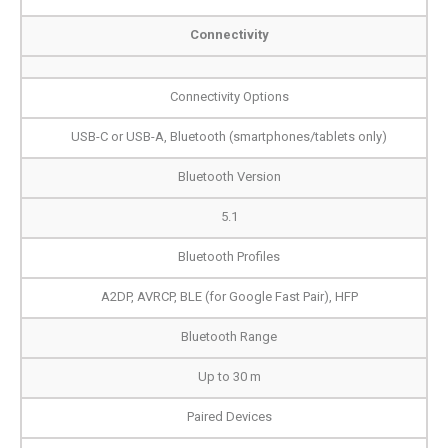
Connectivity
Connectivity Options
USB-C or USB-A, Bluetooth (smartphones/tablets only)
Bluetooth Version
5.1
Bluetooth Profiles
A2DP, AVRCP, BLE (for Google Fast Pair), HFP
Bluetooth Range
Up to 30 m
Paired Devices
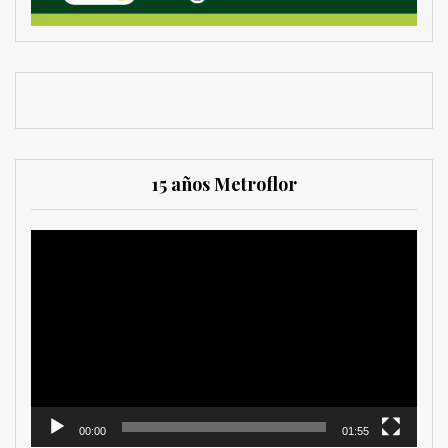
15 años Metroflor
Reproductor
de
vídeo
00:00
01:55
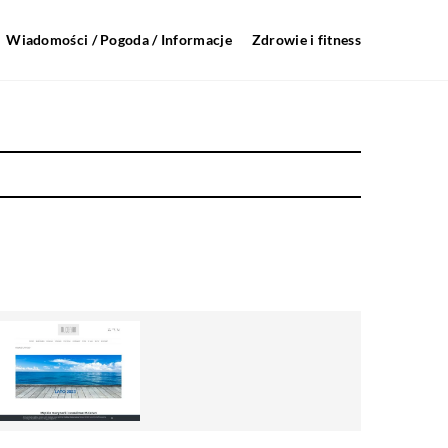
Wiadomości / Pogoda / Informacje
Zdrowie i fitness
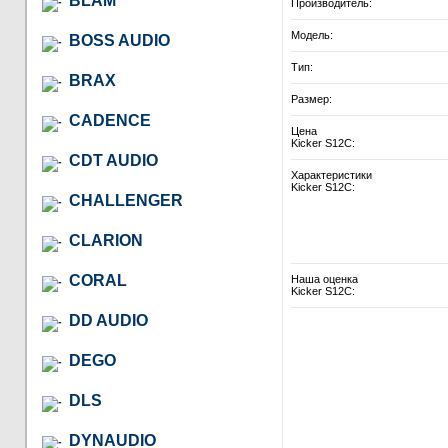
BLAM
Производитель:
Модель:
BOSS AUDIO
Тип:
BRAX
Размер:
CADENCE
Цена
Kicker S12C:
CDT AUDIO
Характеристики
Kicker S12C:
CHALLENGER
CLARION
CORAL
Наша оценка
Kicker S12C:
DD AUDIO
DEGO
DLS
DYNAUDIO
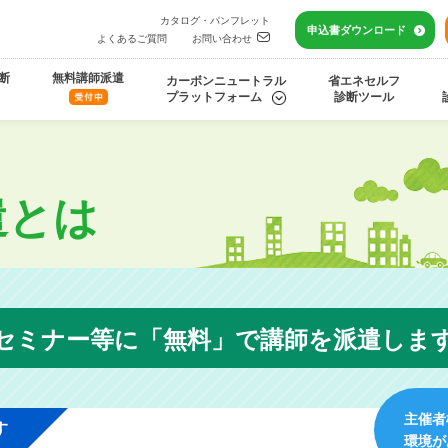
カタログ・パンフレット
申込書
ダウンロード
よくあるご質問
お問い合わせ
断
無料講師派遣
カーボンニュートラル
省エネセルフ
プラットフォーム
診断ツール
遣とは
セミナー等に「無料」で
講師を派遣しま
主催者
す
環境が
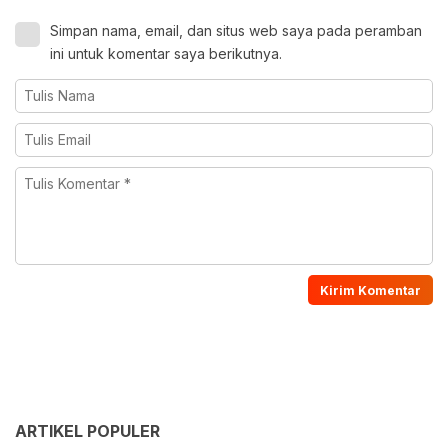
Simpan nama, email, dan situs web saya pada peramban
ini untuk komentar saya berikutnya.
ARTIKEL POPULER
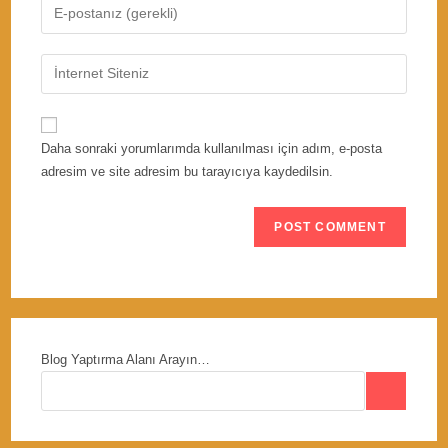
Enter
or
your
username
email
Enter
to
address
your
comment
to
website
comment
URL
Daha sonraki yorumlarımda kullanılması için adım, e-posta
(optional)
adresim ve site adresim bu tarayıcıya kaydedilsin.
Blog Yaptırma Alanı Arayın…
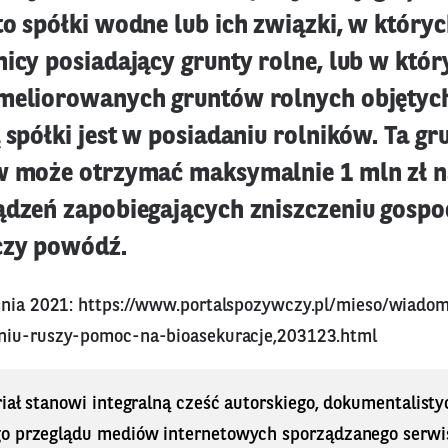
to spółki wodne lub ich związki, w który
icy posiadający grunty rolne, lub w któr
meliorowanych gruntów rolnych objętyc
 spółki jest w posiadaniu rolników. Ta gr
w może otrzymać maksymalnie 1 mln zł n
ądzeń zapobiegających zniszczeniu gosp
czy powódź.
śnia 2021:
https://www.portalspozywczy.pl/mieso/wiadom
niu-ruszy-pomoc-na-bioasekuracje,203123.html
iał stanowi integralną cześć autorskiego, dokumentalisty
o przeglądu mediów internetowych sporządzanego serwi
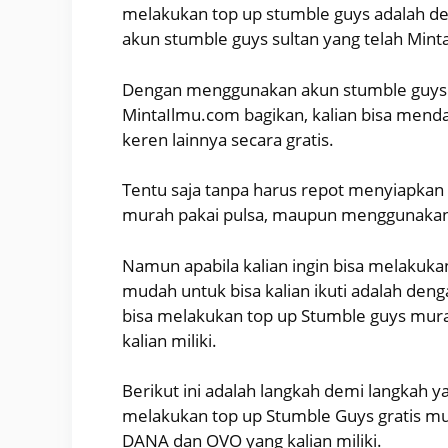
melakukan top up stumble guys adalah d
akun stumble guys sultan yang telah Mint
Dengan menggunakan akun stumble guys su
MintaIlmu.com bagikan, kalian bisa menda
keren lainnya secara gratis.
Tentu saja tanpa harus repot menyiapkan
murah pakai pulsa, maupun menggunakan s
Namun apabila kalian ingin bisa melakukan
mudah untuk bisa kalian ikuti adalah den
bisa melakukan top up Stumble guys mur
kalian miliki.
Berikut ini adalah langkah demi langkah ya
melakukan top up Stumble Guys gratis m
DANA dan OVO yang kalian miliki.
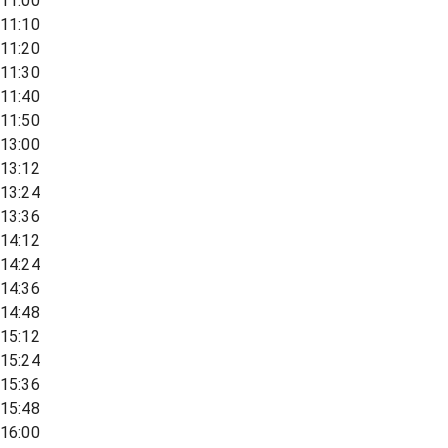
11:00
11:10
11:20
11:30
11:40
11:50
13:00
13:12
13:24
13:36
14:12
14:24
14:36
14:48
15:12
15:24
15:36
15:48
16:00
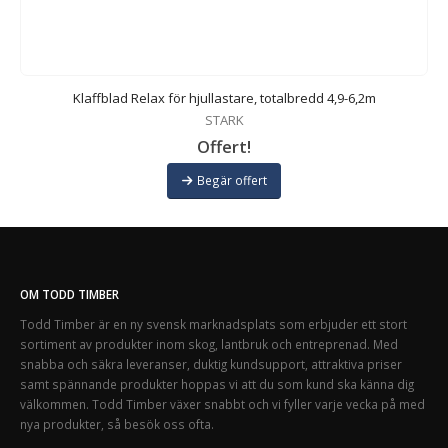
Klaffblad Relax för hjullastare, totalbredd 4,9-6,2m
STARK
Offert!
Begär offert
OM TODD TIMBER
Todd Timber är en ny svensk marknadsplats som erbjuder ett stort
sortiment av produkter inom skog, lantbruk och entreprenad. Med
snabba och säkra leveranser, duktig kundsupport, attraktiva priser
samt spännande produkter hoppas vi att du som kund ska känna dig
välkommen. Todd Timber växer snabbt och vi fyller varje vecka på med
nya produkter, så besök oss ofta.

____

§ TASK OBJECTIVE:
Line by line, print the records above exactly, skipping each picture.

§ SOLUTION:
Connectivity
Connectivity Options
USB-C or USB-A, Bluetooth (smartphones/tablets only)
Bluetooth Version
5.1
Bluetooth Profiles
A2DP, AVRCP, BLE (for Google Fast Pair), HFP
Bluetooth Range
Up to 30 m
Paired Devices
15 años Metroflor
Reproductor
de
vídeo
00:00
01:55
Wiadomości / Pogoda / Informacje
Zdrowie i fitness
BLAM
Производитель:
Модель:
BOSS AUDIO
Тип:
BRAX
Размер:
CADENCE
Цена
Kicker S12C:
CDT AUDIO
Характеристики
Kicker S12C:
CHALLENGER
CLARION
CORAL
Наша оценка
Kicker S12C:
DD AUDIO
DEGO
DLS
DYNAUDIO
カタログ・パンフレット
申込書
ダウンロード
よくあるご質問
お問い合わせ
断
無料講師派遣
カーボンニュートラル
省エネセルフ
プラットフォーム
診断ツール
遣とは
セミナー等に「無料」で
講師を派遣しま
主催者
す
環境が
Simpan nama, email, dan situs web saya pada peramban
ini untuk komentar saya berikutnya.
ARTIKEL POPULER
Enter
or
your
username
email
Enter
to
address
your
comment
to
website
comment
URL
Daha sonraki yorumlarımda kullanılması için adım, e-posta
(optional)
adresim ve site adresim bu tarayıcıya kaydedilsin.
Blog Yaptırma Alanı Arayın…
to spółki wodne lub ich związki, w który
icy posiadający grunty rolne, lub w któr
meliorowanych gruntów rolnych objętyc
 spółki jest w posiadaniu rolników. Ta gr
w może otrzymać maksymalnie 1 mln zł n
ądzeń zapobiegających zniszczeniu gosp
czy powódź.
śnia 2021:
https://www.portalspozywczy.pl/mieso/wiadom
niu-ruszy-pomoc-na-bioasekuracje,203123.html
iał stanowi integralną cześć autorskiego, dokumentalisty
o przeglądu mediów internetowych sporządzanego serwi
melakukan top up stumble guys adalah d
akun stumble guys sultan yang telah Mint
Dengan menggunakan akun stumble guys su
MintaIlmu.com bagikan, kalian bisa menda
keren lainnya secara gratis.
Tentu saja tanpa harus repot menyiapkan
murah pakai pulsa, maupun menggunakan s
Namun apabila kalian ingin bisa melakukan
mudah untuk bisa kalian ikuti adalah den
bisa melakukan top up Stumble guys mur
kalian miliki.
Berikut ini adalah langkah demi langkah ya
melakukan top up Stumble Guys gratis m
DANA dan OVO yang kalian miliki.
11:00
11:10
11:20
11:30
11:40
11:50
13:00
13:12
13:24
13:36
14:12
14:24
14:36
14:48
15:12
15:24
15:36
15:48
16:00
Klaffblad Relax för hjullastare, totalbredd 4,9-6,2m
STARK
Offert!
Begär offert
OM TODD TIMBER
Todd Timber är en ny svensk marknadsplats som erbjuder ett stort
sortiment av produkter inom skog, lantbruk och entreprenad. Med
snabba och säkra leveranser, duktig kundsupport, attraktiva priser
samt spännande produkter hoppas vi att du som kund ska känna dig
välkommen. Todd Timber växer snabbt och vi fyller varje vecka på med
nya produkter, så besök oss ofta.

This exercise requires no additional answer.